Par Anne-Lucie Chaigne-Oudin, Yara El Khoury
Publié le 28/11/2024 • modifié le 29/11/2024 • Durée de lecture : 9 minutes

Yara El Khoury

Un cessez-le-feu a été annoncé le mardi 26 novembre par le Premier ministre israélien Netanyahou. Par qui ce cessez-le-feu a-t-il été demandé ? Qui en sont les négociateurs tant régionaux qu’internationaux ?

Il est malaisé de déterminer qui, du Hezbollah ou Israël, a demandé un cessez-le-feu. Peut-être conviendrait-il de se demander plutôt à qui ce cessez-le-feu profite le plus, et, à mon sens, c’est le Hezbollah qui échappe à l’annihilation complète que lui promettait Benjamin Netanyahou. Un tournant s’est opéré à partir de l’opération spectaculaire menée le 17 septembre dernier par le Mossad israélien qui a fait exploser de manière concomitante des milliers de bipeurs portés par des éléments du Hezbollah, répétant le même tour de force le lendemain sur des talkies-walkies. Dans son allocution subséquente, qui devait être la dernière, Hassan Nasrallah, le secrétaire général du Hezbollah, avait ouvert la voie à un éventuel cessez-le-feu en y posant comme condition l’arrêt des opérations israéliennes dans la bande de Gaza. Ceci était cohérent avec la position qui était la sienne dès le départ de faire du Liban un front de soutien à Gaza.

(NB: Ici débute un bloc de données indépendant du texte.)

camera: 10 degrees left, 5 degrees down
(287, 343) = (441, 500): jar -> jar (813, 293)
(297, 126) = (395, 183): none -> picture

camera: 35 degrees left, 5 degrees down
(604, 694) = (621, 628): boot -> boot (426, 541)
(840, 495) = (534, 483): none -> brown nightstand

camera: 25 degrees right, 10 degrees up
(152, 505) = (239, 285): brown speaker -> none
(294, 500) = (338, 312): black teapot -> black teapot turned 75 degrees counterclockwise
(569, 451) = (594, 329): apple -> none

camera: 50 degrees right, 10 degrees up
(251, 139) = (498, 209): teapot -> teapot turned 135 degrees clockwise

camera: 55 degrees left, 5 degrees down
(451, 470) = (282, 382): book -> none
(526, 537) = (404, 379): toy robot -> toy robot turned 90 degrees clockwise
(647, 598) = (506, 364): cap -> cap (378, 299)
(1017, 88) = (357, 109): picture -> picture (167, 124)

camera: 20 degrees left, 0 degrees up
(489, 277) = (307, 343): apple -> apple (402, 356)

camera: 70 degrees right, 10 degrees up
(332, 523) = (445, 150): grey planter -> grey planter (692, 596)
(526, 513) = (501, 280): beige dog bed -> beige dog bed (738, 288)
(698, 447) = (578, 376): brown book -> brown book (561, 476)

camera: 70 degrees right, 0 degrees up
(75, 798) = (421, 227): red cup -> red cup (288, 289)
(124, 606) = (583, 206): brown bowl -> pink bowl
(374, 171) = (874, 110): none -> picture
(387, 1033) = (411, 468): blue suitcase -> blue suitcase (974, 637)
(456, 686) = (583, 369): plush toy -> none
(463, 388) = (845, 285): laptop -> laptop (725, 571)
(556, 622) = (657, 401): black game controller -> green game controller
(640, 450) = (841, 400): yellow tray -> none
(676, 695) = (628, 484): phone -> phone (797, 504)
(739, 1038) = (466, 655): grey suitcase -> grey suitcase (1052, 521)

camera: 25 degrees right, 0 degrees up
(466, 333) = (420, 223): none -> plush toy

De son côté, le Premier ministre Netanyahou posait des conditions plus ambitieuses, à savoir éliminer totalement la force de frappe du Hezbollah afin que les citoyens du nord d’Israël puissent rentrer chez eux sans crainte.

Le 27 septembre 2024, le secrétaire général du Hezbollah était tué dans un raid aérien extrêmement puissant, à coup de bombes américaines de type BLU-109, dites « bunker-busters », capables de percer des cibles enterrées à des dizaines de mètres sous le sol, jusqu’à l’abri souterrain extrêmement protégé dans lequel il se trouvait, au cœur de son fief de la Banlieue-Sud de Beyrouth. Deux mois plus tard, nous nous trouvons aujourd’hui face à une trêve décrétée alors que les conditions respectives des adversaires n’ont pas été remplies. Aujourd’hui, au second jour du cessez-le-feu, Gaza est bien loin d’une trêve, le Hezbollah n’a pas rendu l’âme, et les citoyens du nord d’Israël ne semblent pas près de rentrer chez eux.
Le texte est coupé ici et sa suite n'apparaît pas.